ROME (AP) -- Survivors of another deadly Mediterranean crossing reported Wednesday that some 300 migrants were unaccounted-for in the frigid open seas, as the U.N. refugee agency and other aid groups sharply criticized the new EU rescue operation as inefficient for saving lives.
The suspected deaths add to the 29 reported earlier in the week by the Italian coast guard, which said the victims had died of hypothermia during the voyage that began Sunday in Libya, where most smuggling operations originate.
Some of the migrants that were rescued at sea sit on a bus in the harbor of Lampedusa Monday, Feb. 9, 2015. At least 29 migrants have died from hypothermia while traveling from North Africa to Italy aboard a smuggler's life raft in heavy seas, amid a surge of migrants making the dangerous sea crossing despite the harsh winter conditions. The victims were among 106 people packed aboard an inflatable life raft who were trying to cross the Mediterranean in rough seas and freezing temperatures, Italian coast guard Cmdr. Filippo Marini said Monday. (AP Photo/Mauro Buccarello)
The U.N. High Commissioner for Refugees said survivors reported that four boats had left together Sunday from Libya and that 107 people had survived. After initially confirming 203 deaths from three boats, it confirmed the fourth and raised the toll to around 300.
The agency's spokeswoman in Italy, Carlotta Sami, said the victims had been "swallowed up by the waves," the youngest a child of 12.

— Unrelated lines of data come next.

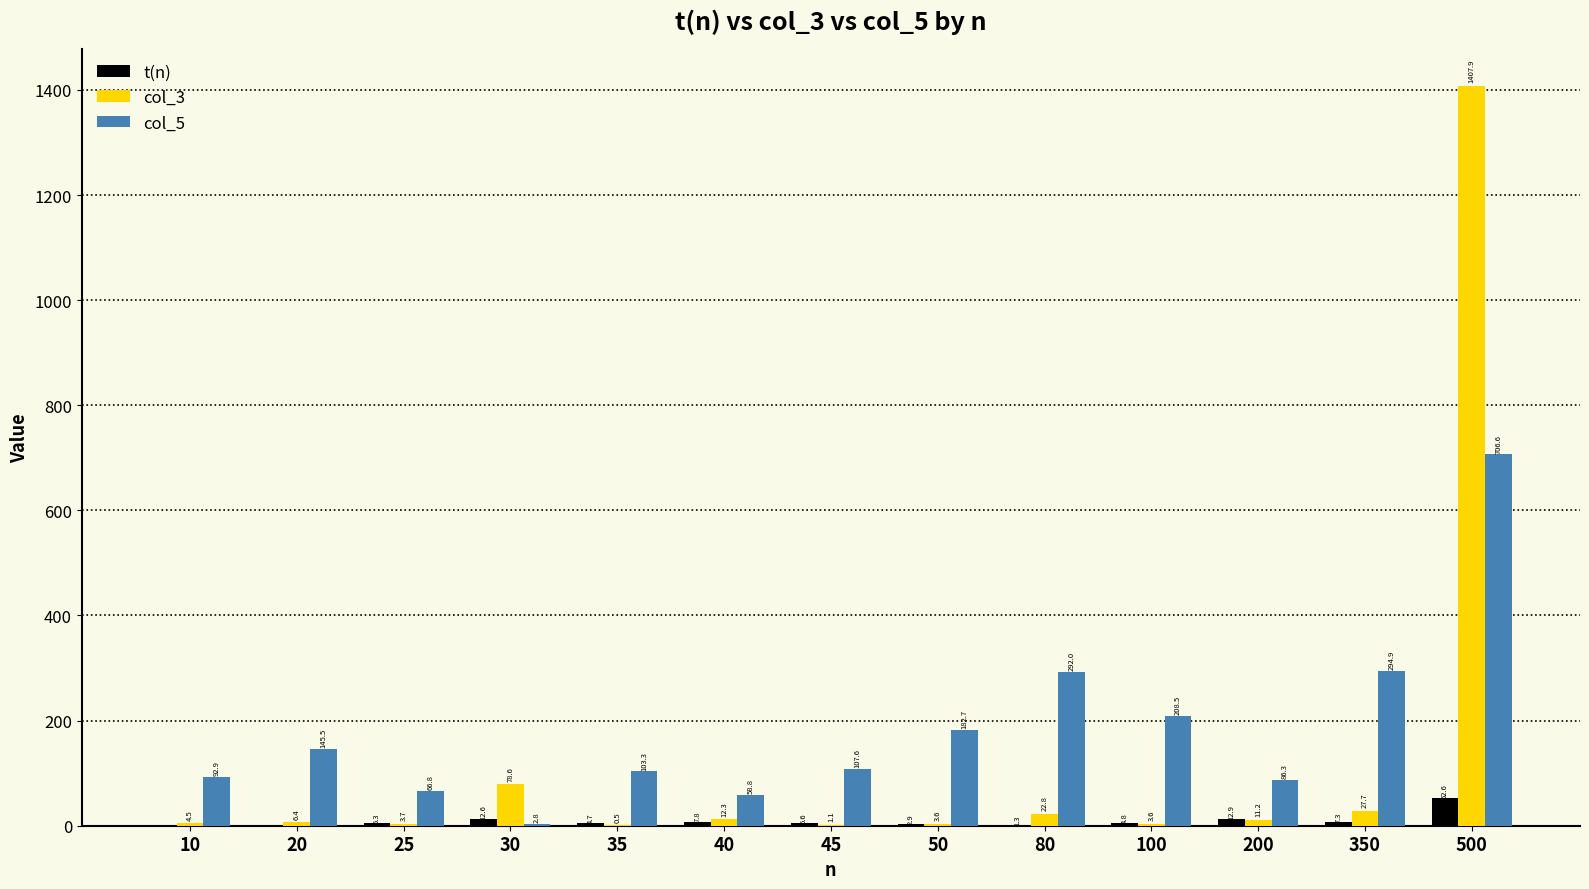

What is the sum of the col_3 values at 30 and 10?

83.2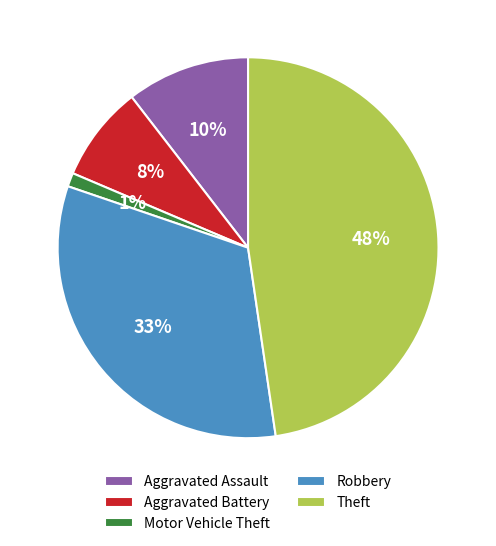

How many segments does this pie chart have?

5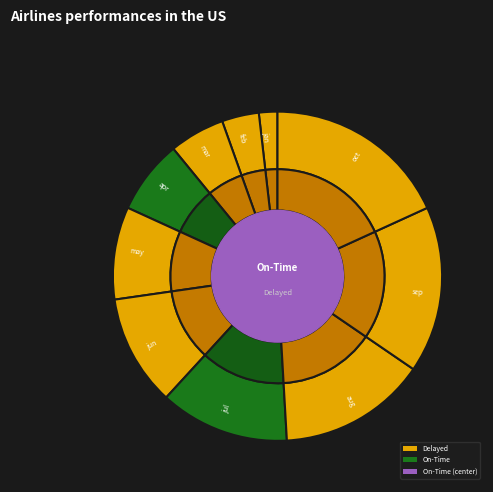

How many segments does this pie chart have?

10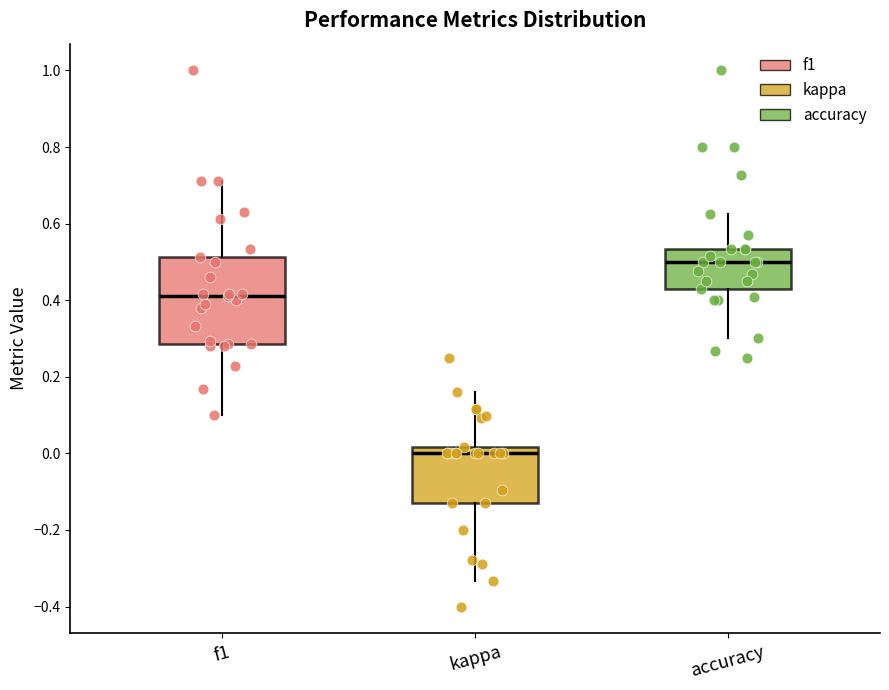

Where does the upper whisker of the box for kappa end on the y-axis? The values are not printed on the chart, so give them approximately, as read against the axis.

0.16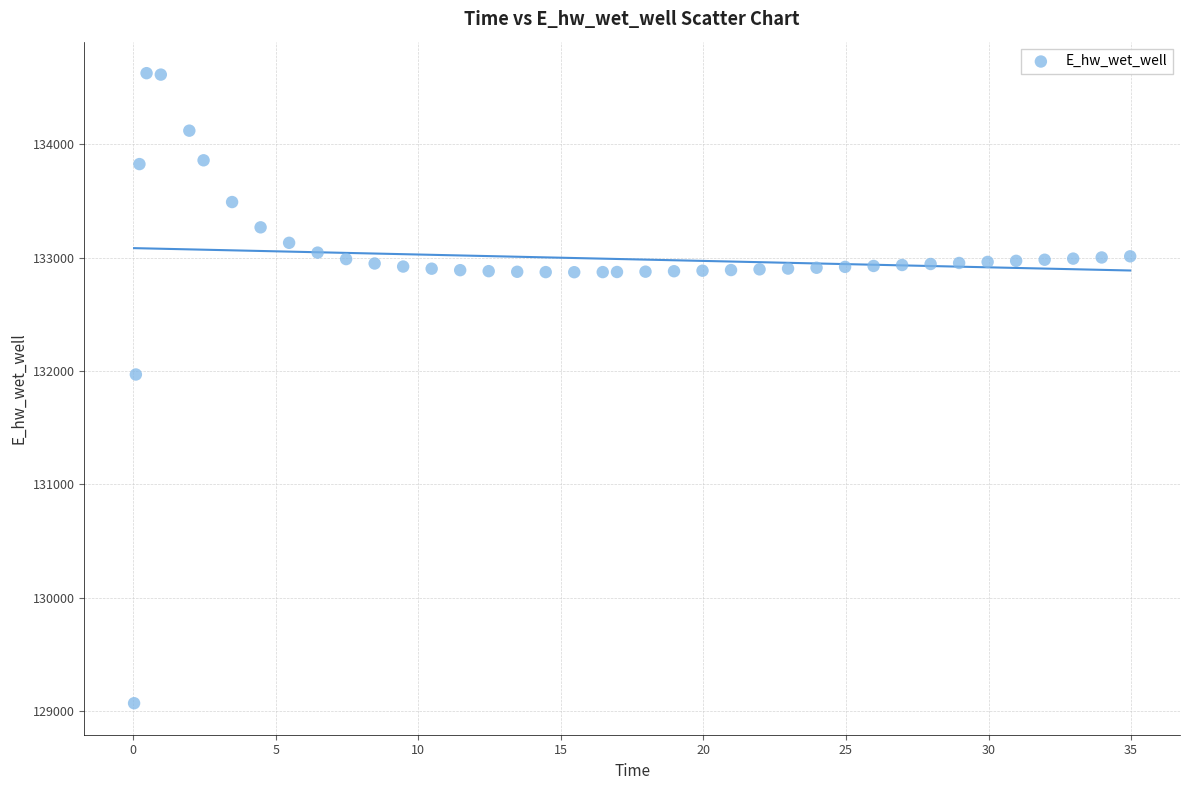

What Y value in the scatter plot is closest to 131849?

131970.0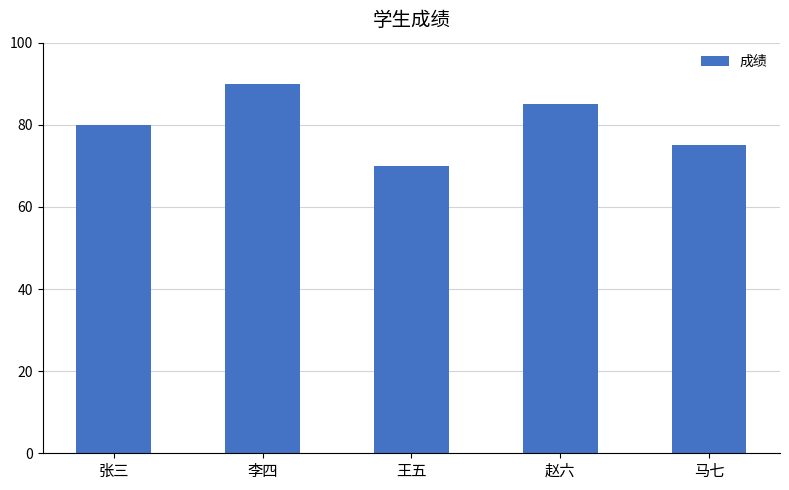

What is the label of the 5th bar from the right?

张三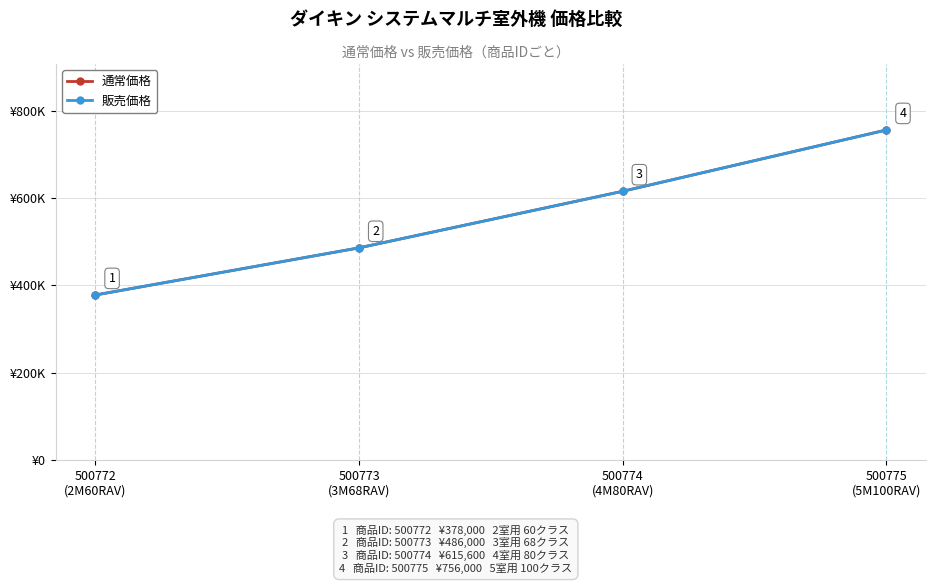

Reading right to left, transcribe all the data shown in this chart.

通常価格: 756000	615600	486000	378000
販売価格: 756000	615600	486000	378000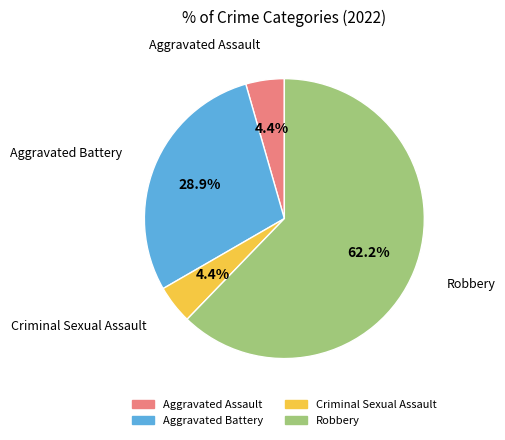

To the nearest percent, what is the difference between the Robbery and Aggravated Assault slice percentages?

58%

UNHCR, Save the Children and other aid groups blasted the new EU-backed rescue patrol as ineffective. The European Union took over Mediterranean patrols after Italy phased out its robust Mare Nostrum operation in November. It had been launched in 2013 after 360 migrants died off the coast of the Sicilian island of Lampedusa.
But the EU's Triton mission only operates a few miles off Europe's coast - its job is to patrol Europe's borders - whereas Mare Nostrum patrols took Italian rescue ships up close to Libya's coast.
"The Triton operation doesn't have as its principal mandate saving human lives, and thus cannot be the response that is urgently needed," Laurens Jolles, the head of the U.N. agency for southern Europe, said in a statement.
Save The Children called for the EU to urgently meet to restart Mare Nostrum "or another rescue system that has the mandate, the capacity and means to prevent other tragedies."
The U.N. and other rescue organizations had long said the less-robust EU mission would result in lost lives since the patrols are so far from Libya's coast. Critics of the Mare Nostrum, though, had said the Italian patrols so close to Libya only encouraged migrants to take the risk.
The UNHCHR says the recent deaths confirm that there is no deterrent effect from a less-robust operation. In January, 3,528 migrants reached Italy, up by two-thirds from 2,171 in the first month of 2014, a year that brought 170,100 migrants to Italy's shores.
Italian Foreign Minister Paolo Gentiloni, speaking on Sky TG24, said the aim should be to "Europeanize" the Mare Nostrum operation and "not take a step back in our humanitarian commitment or ability to confront the problem."
In his weekly general audience Wednesday, Pope Francis called for more solidarity "so that no one is left without rescue."